Description
Part 3: Visualizing Time Series Data
By visualizing time series data, we can detect patterns, identify its confidence, and spot potential problems like outliers and missing values.
For this activity, in 250-500 words, answer the following:
Plot the time series data in a line chart using the plot() function. Use the date feature as your indexed column when plotting the data. Show the results.
Zoom into a particular range of time: pick a range of 2 months from your dataset and plot it into a line chart. Show the results and explain the difference between this step and step 1.
Add linear or polynomial trend lines to your time series dataset: plot a trend line using the regplot function from the seaborn library. Show the results and interpret the trend line.
Suppress Seasonality: aggregate your data using the mean function at the yearly level to remove seasonality from your dataset. Plot the data and interpret the graph.
Lag Scatter Plot: plot a scatter plot to test the correlation between lag values. Import the lag plot class from the pandas plotting library. Then, show and interpret the graph.
Autocorrelation Plots: plot correlations with all possible lag values in your time-series dataset. Import the autocorrelation plot class from pandas plotting library. Show and interpret the graph.
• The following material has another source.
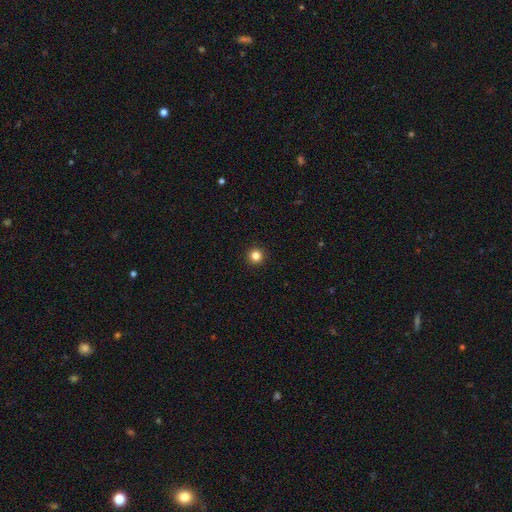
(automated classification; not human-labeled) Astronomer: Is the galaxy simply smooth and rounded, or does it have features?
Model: smooth — 83%.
Explain how an autocorrelation function (ACF) and partial autocorrelation function (PACF) can be useful in forecasting.
- Part 4: Time Series Forecasting Using ARIMA Modeling
- For this activity, in 500-750 words, answer the following:
- Construct a time plot of the data and inspect the graph for any anomalies. This time plot should suggest whether any differencing is needed. Explain.
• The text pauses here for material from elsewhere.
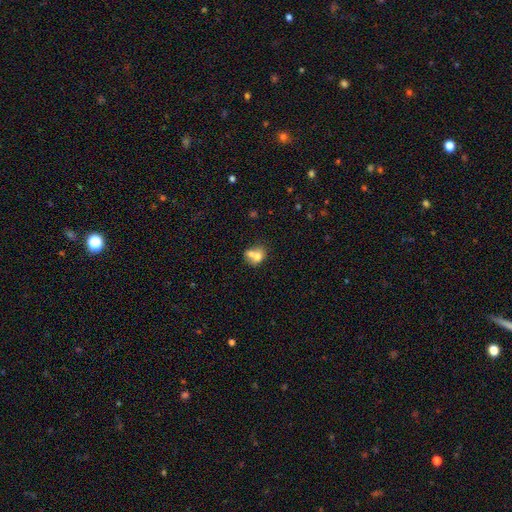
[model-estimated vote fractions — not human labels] The model was most divided on "how rounded": round: 52%, in between: 47%, cigar-shaped: 1%. More confident: smooth or featured — smooth (67%); merging — merger (61%).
- Use the autocorrelation and partial autocorrelation plots to identify and select the preliminary values of the autoregression (AR) order, p, the order of differencing, d, and the moving average order, q. Explain your findings.
- Fit and train the ARIMA model based on your selected p, d, q values.
- Evaluate your model statistically by interpreting its t-test, p values, R Squared, adjusted R squared, MAE, and MAPE. Interpret the results.
Forecast the next five periods and report the results.
Parameter Tuning: fit another ARIMA model with a different value(s) for the p, d, q parameters. Compare both models and interpret the findings. Which one is better in terms of white noise, variation, unusual patterns, trends, seasonality.., etc. Why?
Evaluate each model using the walk forward validation. Explain.